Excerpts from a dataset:
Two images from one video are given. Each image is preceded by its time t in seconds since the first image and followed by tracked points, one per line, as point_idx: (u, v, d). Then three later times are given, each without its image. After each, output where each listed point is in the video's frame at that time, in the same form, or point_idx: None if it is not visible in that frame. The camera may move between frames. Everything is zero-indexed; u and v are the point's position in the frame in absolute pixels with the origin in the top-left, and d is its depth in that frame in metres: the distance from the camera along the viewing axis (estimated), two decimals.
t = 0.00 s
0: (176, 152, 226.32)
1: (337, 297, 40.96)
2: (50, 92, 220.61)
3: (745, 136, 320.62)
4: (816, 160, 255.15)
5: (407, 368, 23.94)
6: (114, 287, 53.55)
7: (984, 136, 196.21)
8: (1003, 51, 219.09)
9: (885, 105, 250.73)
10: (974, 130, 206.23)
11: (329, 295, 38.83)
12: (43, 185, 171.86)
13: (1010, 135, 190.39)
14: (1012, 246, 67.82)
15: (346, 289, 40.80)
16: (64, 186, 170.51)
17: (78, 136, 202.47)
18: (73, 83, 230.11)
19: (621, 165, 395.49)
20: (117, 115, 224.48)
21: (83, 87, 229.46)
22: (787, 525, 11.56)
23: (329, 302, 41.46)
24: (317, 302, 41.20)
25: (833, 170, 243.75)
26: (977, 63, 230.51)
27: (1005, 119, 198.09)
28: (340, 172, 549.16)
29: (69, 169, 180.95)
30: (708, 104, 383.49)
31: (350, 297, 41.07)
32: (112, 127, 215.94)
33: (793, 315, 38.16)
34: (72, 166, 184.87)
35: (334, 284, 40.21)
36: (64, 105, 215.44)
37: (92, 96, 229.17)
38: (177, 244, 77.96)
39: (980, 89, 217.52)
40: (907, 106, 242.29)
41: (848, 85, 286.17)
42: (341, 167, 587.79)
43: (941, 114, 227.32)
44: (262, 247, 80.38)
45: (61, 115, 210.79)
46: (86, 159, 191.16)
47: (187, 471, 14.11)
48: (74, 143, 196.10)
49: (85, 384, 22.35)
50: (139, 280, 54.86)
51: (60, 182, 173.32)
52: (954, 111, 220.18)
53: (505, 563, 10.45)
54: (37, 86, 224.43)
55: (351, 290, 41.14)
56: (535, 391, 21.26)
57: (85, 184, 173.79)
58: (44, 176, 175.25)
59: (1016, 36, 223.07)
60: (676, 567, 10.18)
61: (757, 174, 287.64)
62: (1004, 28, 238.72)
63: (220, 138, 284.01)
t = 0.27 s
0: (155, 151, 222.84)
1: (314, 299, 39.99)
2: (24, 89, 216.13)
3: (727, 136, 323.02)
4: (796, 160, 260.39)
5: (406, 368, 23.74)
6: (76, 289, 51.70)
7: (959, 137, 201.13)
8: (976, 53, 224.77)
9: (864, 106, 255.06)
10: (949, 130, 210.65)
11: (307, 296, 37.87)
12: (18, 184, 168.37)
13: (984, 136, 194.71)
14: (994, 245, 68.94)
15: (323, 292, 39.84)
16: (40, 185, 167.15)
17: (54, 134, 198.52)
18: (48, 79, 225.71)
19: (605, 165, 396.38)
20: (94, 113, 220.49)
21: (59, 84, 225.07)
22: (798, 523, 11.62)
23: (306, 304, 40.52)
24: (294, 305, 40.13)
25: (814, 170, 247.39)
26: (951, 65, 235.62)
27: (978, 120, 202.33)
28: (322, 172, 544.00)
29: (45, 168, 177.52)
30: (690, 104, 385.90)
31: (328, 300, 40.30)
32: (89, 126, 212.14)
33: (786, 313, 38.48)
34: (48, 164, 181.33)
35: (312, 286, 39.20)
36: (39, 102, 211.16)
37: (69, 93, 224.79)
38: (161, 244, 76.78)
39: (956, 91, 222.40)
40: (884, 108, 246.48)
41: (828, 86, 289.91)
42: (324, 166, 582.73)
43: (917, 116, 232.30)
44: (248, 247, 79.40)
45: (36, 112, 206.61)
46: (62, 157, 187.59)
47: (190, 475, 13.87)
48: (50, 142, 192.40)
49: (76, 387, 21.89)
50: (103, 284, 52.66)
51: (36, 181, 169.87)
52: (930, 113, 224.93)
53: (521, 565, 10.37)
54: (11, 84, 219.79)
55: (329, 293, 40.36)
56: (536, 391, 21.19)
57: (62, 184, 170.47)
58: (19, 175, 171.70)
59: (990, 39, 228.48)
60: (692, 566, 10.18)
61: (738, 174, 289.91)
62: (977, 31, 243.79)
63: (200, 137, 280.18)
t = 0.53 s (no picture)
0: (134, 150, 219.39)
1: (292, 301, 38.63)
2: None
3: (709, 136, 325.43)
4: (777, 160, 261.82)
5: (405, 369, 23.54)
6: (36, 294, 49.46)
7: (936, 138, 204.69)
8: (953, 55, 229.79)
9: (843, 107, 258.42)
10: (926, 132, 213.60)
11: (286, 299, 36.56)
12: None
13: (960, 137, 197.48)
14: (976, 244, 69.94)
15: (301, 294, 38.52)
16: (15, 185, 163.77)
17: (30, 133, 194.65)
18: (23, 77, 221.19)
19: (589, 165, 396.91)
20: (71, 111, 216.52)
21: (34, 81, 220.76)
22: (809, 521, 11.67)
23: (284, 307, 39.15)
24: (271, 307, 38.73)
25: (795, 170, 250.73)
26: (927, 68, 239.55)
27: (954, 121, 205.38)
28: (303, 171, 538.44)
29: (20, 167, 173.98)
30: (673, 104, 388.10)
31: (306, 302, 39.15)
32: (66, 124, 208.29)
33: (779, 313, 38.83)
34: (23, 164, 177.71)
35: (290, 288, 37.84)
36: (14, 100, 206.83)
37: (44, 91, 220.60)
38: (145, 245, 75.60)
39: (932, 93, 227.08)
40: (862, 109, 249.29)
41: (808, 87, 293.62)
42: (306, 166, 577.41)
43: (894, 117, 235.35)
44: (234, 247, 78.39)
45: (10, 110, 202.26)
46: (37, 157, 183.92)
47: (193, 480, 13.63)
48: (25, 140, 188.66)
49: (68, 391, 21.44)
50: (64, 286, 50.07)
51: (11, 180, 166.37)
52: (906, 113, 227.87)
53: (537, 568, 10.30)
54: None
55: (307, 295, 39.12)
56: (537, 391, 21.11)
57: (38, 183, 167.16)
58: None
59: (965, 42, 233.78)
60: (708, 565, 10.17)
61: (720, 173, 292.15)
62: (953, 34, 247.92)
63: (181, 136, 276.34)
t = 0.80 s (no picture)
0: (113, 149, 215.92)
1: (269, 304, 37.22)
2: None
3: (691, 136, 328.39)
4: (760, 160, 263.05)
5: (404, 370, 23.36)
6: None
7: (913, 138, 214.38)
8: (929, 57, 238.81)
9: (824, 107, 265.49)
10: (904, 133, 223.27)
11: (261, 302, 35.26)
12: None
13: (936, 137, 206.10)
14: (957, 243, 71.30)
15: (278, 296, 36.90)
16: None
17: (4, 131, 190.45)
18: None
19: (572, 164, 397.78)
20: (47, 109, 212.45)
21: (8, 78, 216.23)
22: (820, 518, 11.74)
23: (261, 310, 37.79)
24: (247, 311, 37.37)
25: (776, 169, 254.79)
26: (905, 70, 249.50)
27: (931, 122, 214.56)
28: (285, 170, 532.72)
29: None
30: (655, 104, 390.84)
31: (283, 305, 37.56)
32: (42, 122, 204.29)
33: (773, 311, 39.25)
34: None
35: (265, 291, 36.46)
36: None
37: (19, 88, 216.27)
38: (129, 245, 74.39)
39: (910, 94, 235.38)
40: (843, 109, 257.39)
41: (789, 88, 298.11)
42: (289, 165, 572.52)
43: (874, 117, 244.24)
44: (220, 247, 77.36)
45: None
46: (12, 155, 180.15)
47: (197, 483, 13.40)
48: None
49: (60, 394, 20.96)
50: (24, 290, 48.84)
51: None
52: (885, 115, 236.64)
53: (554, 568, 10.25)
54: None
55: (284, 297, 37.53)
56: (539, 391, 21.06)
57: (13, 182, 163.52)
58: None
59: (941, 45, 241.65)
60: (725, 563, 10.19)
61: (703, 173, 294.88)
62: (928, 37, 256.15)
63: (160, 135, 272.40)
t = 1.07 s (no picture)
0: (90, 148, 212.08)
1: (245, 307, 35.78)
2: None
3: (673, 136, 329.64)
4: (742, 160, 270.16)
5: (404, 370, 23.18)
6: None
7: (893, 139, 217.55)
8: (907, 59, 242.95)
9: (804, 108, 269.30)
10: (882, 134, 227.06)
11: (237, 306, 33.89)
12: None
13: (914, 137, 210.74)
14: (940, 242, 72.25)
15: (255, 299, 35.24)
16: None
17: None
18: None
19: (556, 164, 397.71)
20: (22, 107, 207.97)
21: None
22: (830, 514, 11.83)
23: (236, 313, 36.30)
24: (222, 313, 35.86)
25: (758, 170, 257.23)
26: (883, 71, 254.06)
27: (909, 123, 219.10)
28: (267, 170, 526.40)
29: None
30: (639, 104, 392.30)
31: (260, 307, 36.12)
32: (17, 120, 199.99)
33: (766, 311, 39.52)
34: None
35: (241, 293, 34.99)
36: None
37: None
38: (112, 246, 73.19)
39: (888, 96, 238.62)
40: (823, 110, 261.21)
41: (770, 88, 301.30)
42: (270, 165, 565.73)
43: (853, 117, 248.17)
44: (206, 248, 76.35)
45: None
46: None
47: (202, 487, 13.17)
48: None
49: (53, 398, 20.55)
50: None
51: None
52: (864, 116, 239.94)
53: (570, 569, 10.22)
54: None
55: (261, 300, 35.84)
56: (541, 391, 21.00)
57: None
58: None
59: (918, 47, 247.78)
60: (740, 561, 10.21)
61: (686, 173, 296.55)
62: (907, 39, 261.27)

Problem to work on: Using the data above, reproduce exactly the lines from the line that contains "51: (60, 182, 173.32)" through the line that contains "45: (36, 112, 206.61)", including both.

Output:
51: (60, 182, 173.32)
52: (954, 111, 220.18)
53: (505, 563, 10.45)
54: (37, 86, 224.43)
55: (351, 290, 41.14)
56: (535, 391, 21.26)
57: (85, 184, 173.79)
58: (44, 176, 175.25)
59: (1016, 36, 223.07)
60: (676, 567, 10.18)
61: (757, 174, 287.64)
62: (1004, 28, 238.72)
63: (220, 138, 284.01)
t = 0.27 s
0: (155, 151, 222.84)
1: (314, 299, 39.99)
2: (24, 89, 216.13)
3: (727, 136, 323.02)
4: (796, 160, 260.39)
5: (406, 368, 23.74)
6: (76, 289, 51.70)
7: (959, 137, 201.13)
8: (976, 53, 224.77)
9: (864, 106, 255.06)
10: (949, 130, 210.65)
11: (307, 296, 37.87)
12: (18, 184, 168.37)
13: (984, 136, 194.71)
14: (994, 245, 68.94)
15: (323, 292, 39.84)
16: (40, 185, 167.15)
17: (54, 134, 198.52)
18: (48, 79, 225.71)
19: (605, 165, 396.38)
20: (94, 113, 220.49)
21: (59, 84, 225.07)
22: (798, 523, 11.62)
23: (306, 304, 40.52)
24: (294, 305, 40.13)
25: (814, 170, 247.39)
26: (951, 65, 235.62)
27: (978, 120, 202.33)
28: (322, 172, 544.00)
29: (45, 168, 177.52)
30: (690, 104, 385.90)
31: (328, 300, 40.30)
32: (89, 126, 212.14)
33: (786, 313, 38.48)
34: (48, 164, 181.33)
35: (312, 286, 39.20)
36: (39, 102, 211.16)
37: (69, 93, 224.79)
38: (161, 244, 76.78)
39: (956, 91, 222.40)
40: (884, 108, 246.48)
41: (828, 86, 289.91)
42: (324, 166, 582.73)
43: (917, 116, 232.30)
44: (248, 247, 79.40)
45: (36, 112, 206.61)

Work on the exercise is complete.